De forma paralela, hemos asistido a un aumento en la tasa de obesidad infanto-juvenil, en la que el sedentarismo juega un papel relevante. Niveles bajos de actividad física, junto con tiempos de ocio prolongados delante de una pantalla y la presencia de obesidad se asocian a peores puntuaciones en escalas de bienestar en niños (9), aunque el número de estudios que correlacionan todas estas variables es escaso.

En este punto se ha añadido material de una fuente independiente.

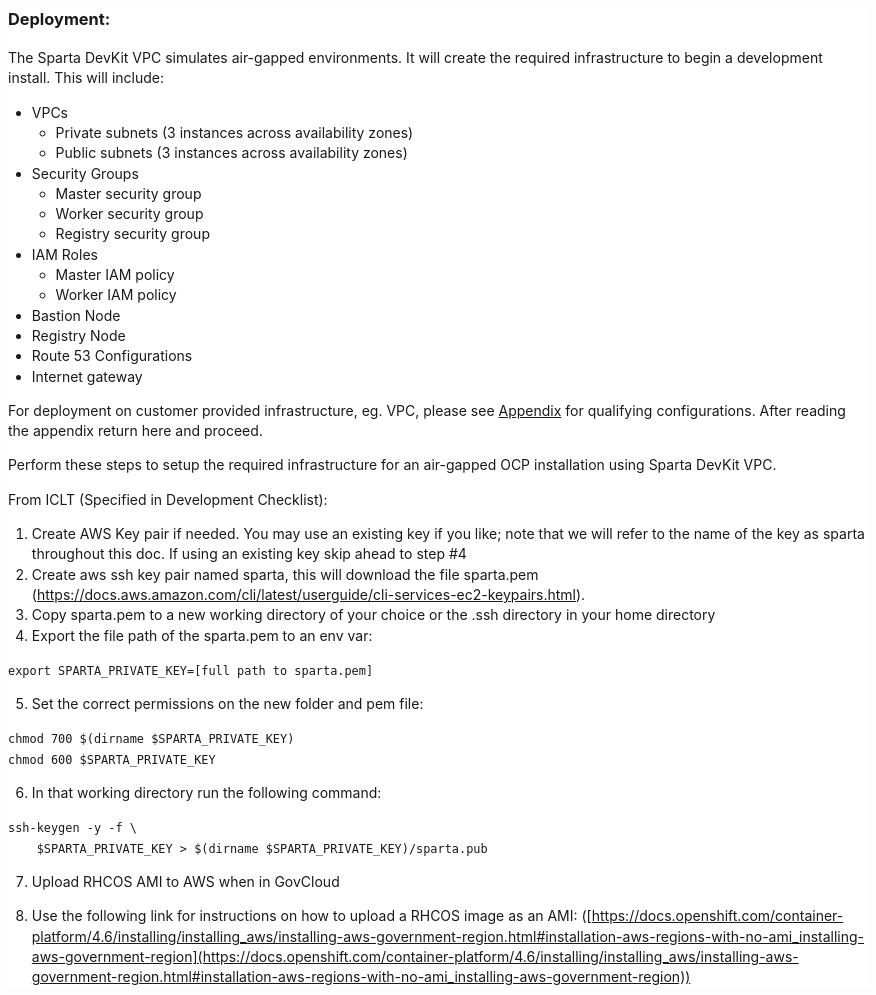 
### Deployment:

The Sparta DevKit VPC simulates air-gapped environments. It will create the required infrastructure to begin a development install. This will include:
* VPCs
    *   Private subnets (3 instances across availability zones)
    *   Public subnets (3 instances across availability zones)
* Security Groups
    *   Master security group
    *   Worker security group
    *   Registry security group
* IAM Roles
    *   Master IAM policy
    *   Worker IAM policy
* Bastion Node
* Registry Node
* Route 53 Configurations
* Internet gateway

For deployment on customer provided infrastructure, eg. VPC, please see [Appendix](#appendix) for qualifying configurations. After reading the appendix return here and proceed.

Perform these steps to setup the required infrastructure for an air-gapped OCP installation using Sparta DevKit VPC. 

From ICLT (Specified in Development Checklist):

1. Create AWS Key pair if needed. You may use an existing key if you like; note that we will refer to the name of the key as sparta throughout this doc. If using an existing key skip ahead to step #4
1. Create aws ssh key pair named sparta, this will download the file sparta.pem (https://docs.aws.amazon.com/cli/latest/userguide/cli-services-ec2-keypairs.html).  
1. Copy sparta.pem to a new working directory of your choice or the .ssh directory in your home directory  
1. Export the file path of the sparta.pem to an env var:  

```
export SPARTA_PRIVATE_KEY=[full path to sparta.pem]
```

5. Set the correct permissions on the new folder and pem file:

```
chmod 700 $(dirname $SPARTA_PRIVATE_KEY)
chmod 600 $SPARTA_PRIVATE_KEY
```

6. In that working directory run the following command: 

```
ssh-keygen -y -f \
    $SPARTA_PRIVATE_KEY > $(dirname $SPARTA_PRIVATE_KEY)/sparta.pub
```


7. Upload RHCOS AMI to AWS when in GovCloud

8. Use the following link for instructions on how to upload a RHCOS image as an AMI: ([https://docs.openshift.com/container-platform/4.6/installing/installing_aws/installing-aws-government-region.html#installation-aws-regions-with-no-ami_installing-aws-government-region](https://docs.openshift.com/container-platform/4.6/installing/installing_aws/installing-aws-government-region.html#installation-aws-regions-with-no-ami_installing-aws-government-region))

Delgado-Floody y cols. publican en el último número de Nutrición Hospitalaria (10) un estudio original en una muestra de escolares chilenos, en la que correlacionan el estado de bienestar en función del patrón de actividad física, su estado nutricional y el tiempo dedicado a actividades de ocio frente a una pantalla. Los autores encuentran que los escolares con más horas de tiempo ante una pantalla y menor número de horas de actividad física fuera del horario escolar puntúan peor en las escalas de valoración de bienestar utilizadas (en este estudio el Inventario de Autoestima de Coppersmith). Además, a mayor tiempo de exposición a las pantallas puntuaciones mayores en las escalas de depresión (valorada con el Inventario de Depresión Infantil, CDI) y peor autoestima. Por otra parte, los niños con obesidad puntuaban peor en las escalas de sensación de bienestar y de depresión. En su estudio, Delagado-Floody y cols. encuentran diferencias significativas en el número de horas ante las pantallas en el grupo de niños con sobrepeso y obesidad, y un número menor de horas de actividad física extraescolar. Si bien es cierto que el estudio presenta limitaciones por el tamaño muestral y que se circunscribe a una población concreta, probablemente sus resultados pueden extrapolarse a otras poblaciones similares.
Las sociedades científicas han señalado claramente en los últimos años las recomendaciones de uso (de consumo) de tiempo de pantallas en función de la edad: así la Academia Americana de Pediatría recomienda evitar el uso de pantallas en < 18 meses, excepto para reuniones familiares (video-chatting), entre 18 y 24 meses los padres deben escoger programaciones de muy elevada calidad y estar con los niños explicándoles los contenidos, entre los 2 y los 5 años el límite debe ser 1 hora diaria y siempre en compañía de los hijos y por encima de esa edad su uso en periodos limitados y siempre que se garantice que no sustituyen al sueño, al juego o la actividad física u otras acciones esenciales para la salud. Recomienda también disponer de tiempos juntos libres de dispositivos, como por ejemplo el tiempo de las comidas y espacios sin pantallas, como es el caso del dormitorio (11). En la misma línea se han manifestado la Asociación Pediátrica Canadiense (12) o la Asociación Española de Pediatría (AEP).
Sin embargo, a pesar de la creciente evidencia de la asociación entre conductas sedentarias (p. ej. tiempo antes una pantalla) y resultados de salud peores en niños y adolescentes, cada vez es mayor el número de niños que las usan a edades más tempranas y por periodos más prolongados. Menos de la mitad de niños y adolescentes pasan < 2 horas al día ocupados en esta actividad, fuera del uso escolar. Faltan, sin embargo, estudios longitudinales o de intervención que permitan conocer mejor las consecuencias de estas conductas. También es preciso mejorar la calidad de los estudios, generalmente basados en cuestionarios autorreportados, disponiendo de herramientas objetivas que permitan conocer el tiempo real de actividades sedentarias o de actividad física.
Para abordar esta situación hace falta no solo disponer de recomendaciones claras de las sociedades científicas, sino también medidas de las autoridades sanitarias y educativas (quizá haya que valorar si considerando el tiempo que ya usan los dispositivos en su tiempo libre. Hay que seguir potenciando el uso de tabletas en las aulas). Y, por supuesto, hay que señalar el papel de los padres no solo en el establecimiento de mensajes claros sobre su uso por parte del niño y del adolescente, sino también en la propia conducta del individuo adulto en relación con los mismos dispositivos.